Catedrático de Derecho Constitucional

Desde la publicación del espíritu de las leyes a mediados del siglo XVIII sabemos que una cosa es la naturaleza y otra el principio de las formas políticas. La primera la definía Montesquieu como "aquello que las hace ser tal" y al segundo como "aquello que las mueve a actuar"; y añadía que tal distinción es de "suma importancia" y que de ella hay que extraer "muchas consecuencias, porque es la clave de infinidad de leyes" (Libro III, Capítulo I). Como suele ocurrir con las teorías realmente clásicas, la distinción de Montesquieu sigue siendo de utilidad para interpretar la realidad política y constitucional española en este comienzo de siglo, cuando se van a cumplir 25 años de la aprobación en referendo de la Constitución española. En particular en lo que a la estructura del Estado se refiere. Y sigue de utilidad porque la evolución del Estado de las autonomías es un claro ejemplo de preservación de la misma naturaleza, esto es, de los instrumentos jurídicos mediante los cuales se ha constituido, y de cambio radical del principio, esto es, de la motivación que presidió la aprobación de tales instrumentos jurídicos. La naturaleza del Estado de las autonomías sigue siendo la misma y está definida por la Constitución y los estatutos de autonomía. El principio ha pasado a ser otro completamente distinto.

El derecho a la autonomía figura en la Constitución para hacer posible la integración básicamente de los nacionalismos catalán y vasco en un sistema político común para todo el Estado. La fórmula unitaria y centralista que se había venido imponiendo desde la Constitución de Cádiz había tocado fondo con la Restauración, como la experiencia de la Segunda República pondría de manifiesto, y tocaría todavía más con el régimen del general Franco. El Estado unitario y centralista no podía ser la forma política de la democracia española y no podía serlo por su nula capacidad de integración de los nacionalismos catalán y vasco. De ahí el reconocimiento constitucional del derecho a la autonomía.

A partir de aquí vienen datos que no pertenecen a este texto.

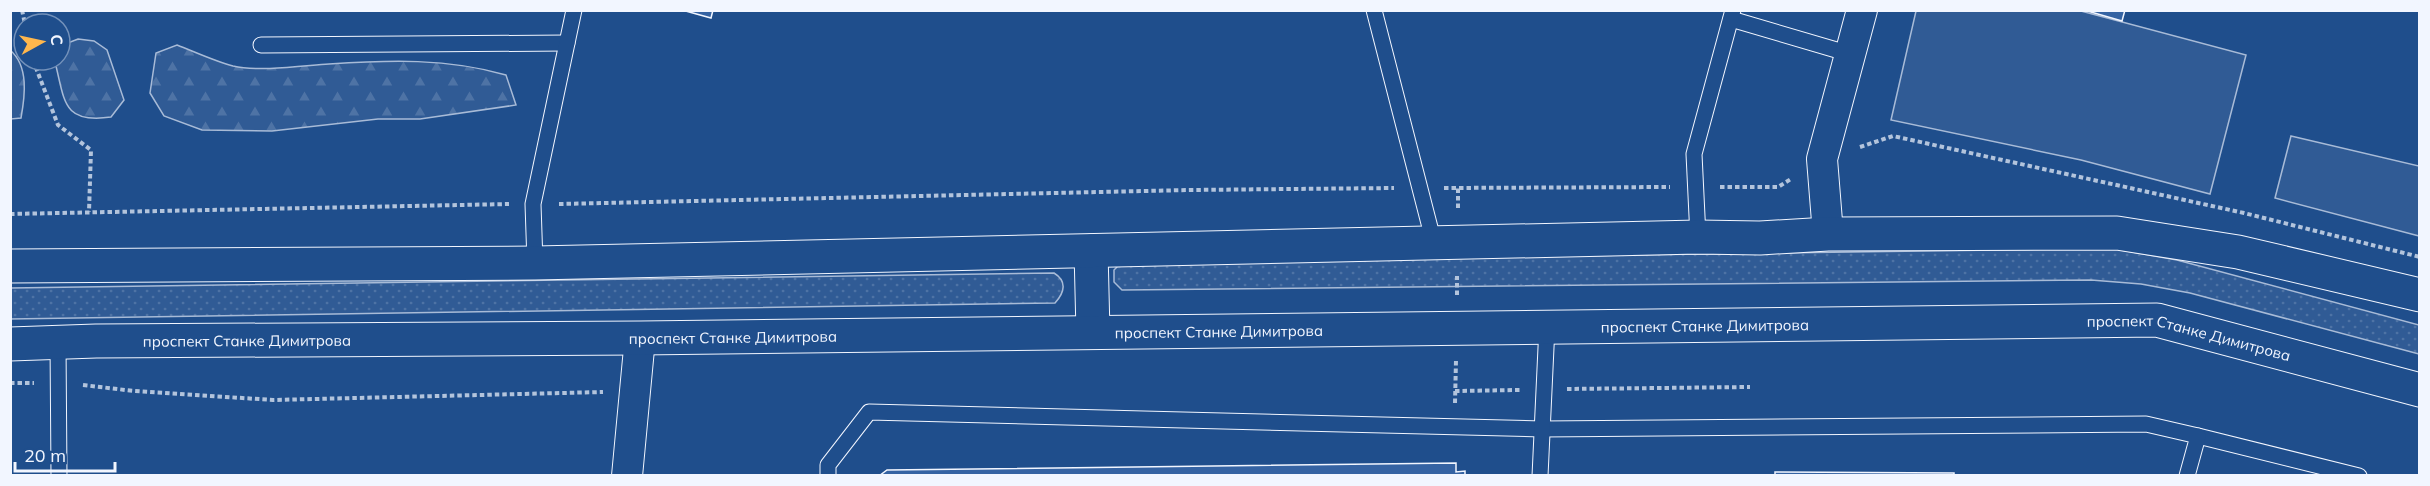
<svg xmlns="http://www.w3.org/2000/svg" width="2430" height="486" font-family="Mulish,sans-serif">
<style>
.grass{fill:url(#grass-dots);stroke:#a8bbd7;stroke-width:1.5}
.forest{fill:url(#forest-firs);stroke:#a8bbd7;stroke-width:1.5}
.built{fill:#305b95;stroke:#a8bbd7;stroke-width:1.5}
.building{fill:#3563a3;stroke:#f2f6ff;stroke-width:1.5}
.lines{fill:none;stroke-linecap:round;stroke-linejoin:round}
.service-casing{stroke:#f2f6ff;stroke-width:17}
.minor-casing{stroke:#f2f6ff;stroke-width:32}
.secondary-casing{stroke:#f2f6ff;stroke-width:35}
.primary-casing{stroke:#f2f6ff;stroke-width:35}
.path{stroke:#b3c4dc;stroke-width:4;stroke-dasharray:4.5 3;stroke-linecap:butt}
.service{stroke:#1f4e8c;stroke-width:15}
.minor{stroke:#1f4e8c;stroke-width:30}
.secondary{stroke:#1f4e8c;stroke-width:33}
.primary{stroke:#1f4e8c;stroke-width:33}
.labels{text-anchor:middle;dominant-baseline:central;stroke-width:4.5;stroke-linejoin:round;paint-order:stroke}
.street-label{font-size:15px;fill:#f2f6ff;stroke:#1f4e8c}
</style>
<defs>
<pattern id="grass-dots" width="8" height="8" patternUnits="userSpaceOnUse" patternTransform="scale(1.5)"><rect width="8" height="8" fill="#305b95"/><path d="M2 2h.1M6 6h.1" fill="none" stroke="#4e73a5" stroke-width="1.8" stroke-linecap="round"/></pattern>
<pattern id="forest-firs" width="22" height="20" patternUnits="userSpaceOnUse" patternTransform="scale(1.5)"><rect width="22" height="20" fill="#305b95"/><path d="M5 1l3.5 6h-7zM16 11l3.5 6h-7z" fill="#4e73a5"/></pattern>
</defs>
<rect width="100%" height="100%" fill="#1f4e8c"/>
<g class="grass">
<polygon points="2063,249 2115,249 2177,260 2419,325 2419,354 2190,293 2141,284 2091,280 1122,290 1114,282 1114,270 1122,262"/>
<path d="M 1054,273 C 1067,281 1065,292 1055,303 L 10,319 L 11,288 Z"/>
</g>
<g class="forest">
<path d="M 78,39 L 94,41 L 107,50 L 124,100 L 111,117 C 62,124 65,101 55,62 L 60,60 L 60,46 Z"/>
<path d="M 177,45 C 195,52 214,61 233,66 C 260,72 301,66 329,64 C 389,60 447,58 506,75 L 516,105 L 420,119 L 378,119 L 272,131 L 202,130 L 164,116 L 150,93 L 156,53 Z"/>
<path d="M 10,50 C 29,66 25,96 21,118 L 11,119 Z"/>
</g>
<g class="built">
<polygon points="1916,11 2081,11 2246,55 2210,194 2081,160 1891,120"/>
<polygon points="2291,136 2419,166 2419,236 2275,198"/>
</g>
<g class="building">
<polygon points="682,10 713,10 711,18"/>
<polygon points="2084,10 2125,10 2122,21"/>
<polygon points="1456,463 1456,472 1465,471 1465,476 879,476 887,470"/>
<polygon points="1775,472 1954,473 1954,476 1775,476"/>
</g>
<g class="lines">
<g class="service-casing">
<g id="service">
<polyline points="1374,10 1434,243"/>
<polyline points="1731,19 1850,54"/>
<polyline points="261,45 567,43"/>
<polyline points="1698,237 1694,154 1733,10"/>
<polyline points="535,263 533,204 574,10"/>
<polyline points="58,343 59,476"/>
<polyline points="2198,436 2359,476"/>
<polyline points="828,476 828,465 869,412 1542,429 2146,424 2198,436 2187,476"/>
<polyline points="1540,476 1547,326"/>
</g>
</g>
<g class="minor-casing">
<g id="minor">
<polyline points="1828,234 1822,159 1862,10"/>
<polyline points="627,476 640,338"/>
</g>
</g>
<g class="secondary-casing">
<polyline id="secondary" points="1091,251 1093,332"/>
</g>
<g class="primary-casing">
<g id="primary">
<polyline points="10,266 535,263 1698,237 1760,238 1828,234 2117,233 2238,252 2420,295"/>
<path id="s1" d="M 10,344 L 96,341 L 640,338 L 2157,320 L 2420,390"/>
</g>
</g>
<g class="path">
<polyline points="22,10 25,24"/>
<polyline points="33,60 58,125 91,150 89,212"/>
<polyline points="1860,147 1893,136 2244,213 2420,257"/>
<polyline points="1720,187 1778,187 1791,179"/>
<polyline points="1444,188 1670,187"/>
<polyline points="559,204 1189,190 1394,188"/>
<polyline points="1458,208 1458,188"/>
<polyline points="10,214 509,204"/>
<polyline points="1457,295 1457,276"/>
<polyline points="10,383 34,383"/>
<polyline points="83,385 134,391 273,400 603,392"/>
<polyline points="1567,389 1750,387"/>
<polyline points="1455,391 1520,390"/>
<polyline points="1455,403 1456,360"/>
</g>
<use href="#service" class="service"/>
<use href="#minor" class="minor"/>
<use href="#secondary" class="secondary"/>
<use href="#primary" class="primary"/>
</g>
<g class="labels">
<g class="street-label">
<text stroke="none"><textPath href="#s1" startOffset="1695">проспект Станке Димитрова</textPath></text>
<text stroke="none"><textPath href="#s1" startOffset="1209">проспект Станке Димитрова</textPath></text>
<text stroke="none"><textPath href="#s1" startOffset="723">проспект Станке Димитрова</textPath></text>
<text stroke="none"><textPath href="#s1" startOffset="2181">проспект Станке Димитрова</textPath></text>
<text stroke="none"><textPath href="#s1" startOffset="237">проспект Станке Димитрова</textPath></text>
</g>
</g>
<rect width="2430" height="486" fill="none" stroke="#f2f6ff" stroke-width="24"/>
<g transform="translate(42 42) rotate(82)"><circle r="28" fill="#1f4e8c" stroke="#7391ba" stroke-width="1.5"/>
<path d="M0-4.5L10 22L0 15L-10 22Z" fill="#ffb74d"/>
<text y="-9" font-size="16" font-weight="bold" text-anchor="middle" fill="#f2f6ff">С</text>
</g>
<path d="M15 462v9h100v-9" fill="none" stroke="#f2f6ff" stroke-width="3"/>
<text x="24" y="462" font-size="18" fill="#f2f6ff" stroke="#1f4e8c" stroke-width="4.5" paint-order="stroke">20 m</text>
</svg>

Este era el principio que animaba la naturaleza del Estado de las autonomías en el momento de la transición a la democracia y en el de la inicial puesta en marcha de la Constitución de 1978. A pesar de que en aquellos años la presión terrorista era extraordinariamente intensa, se hizo un esfuerzo también extraordinariamente intenso por todos los actores políticos de nuestro país para "alcanzar por la vía de la autonomía un nuevo sentido de la unidad de España" (Miquel Roca en las Cortes constituyentes).

A nadie se le ocurrió, ni en la transición ni en los años de inicial puesta en marcha de la Constitución, hacer uso del terrorismo con el fin de situar al nacionalismo en posición de fuera de juego dentro del sistema político español. El terrorismo no podía ser utilizado como coartada para una política antinacionalista. Al contrario. El concurso del nacionalismo era importante no sólo para que pudiera operar establemente el sistema político español, sino también para que se pudiera dar una respuesta política, además de la puramente represiva, al terrorismo.

Desde el final de la primera legislatura del Gobierno del Partido Popular y en especial desde la mayoría absoluta del 2000 y de las últimas autonómicas vascas, con la candidatura de Mayor Oreja a lendakari, nos encontramos ante una estructura del Estado que mantiene la misma naturaleza, pero que ha cambiado completamente de principio. Se ha puesto en marcha con la coartada del terrorismo una estrategia de reviviscencia del nacionalismo español y contraria a todo nacionalismo que no sea el español. Aunque formalmente parezca que va dirigida exclusivamente contra el nacionalismo vasco, materialmente son todos los nacionalismos distintos del español los que están en el punto de mira. La preservación de la naturaleza del Estado de las autonomías es una pieza clave en dicha estrategia nacionalista española, ya que, con ello se acusa a los demás nacionalismos de ser los que rompen las reglas del juego consensuadas entre todos. La sacralización de la naturaleza es un elemento esencial para hacer posible la imposición del nuevo principio. Quien no acepta el nuevo principio se sitúa fuera de la Constitución. De ahí la intangibilidad de la naturaleza, esto es, de la Constitución y la anatematización de cualquier proyecto de reforma, venga de donde venga y sea del tipo que sea.

Estamos ante un supuesto de mutación constitucional de una envergadura extraordinaria. La norma constitucional sigue siendo la misma. La finalidad que con ella se perseguía ha pasado a ser otra completamente distinta e incluso opuesta. En esas estamos.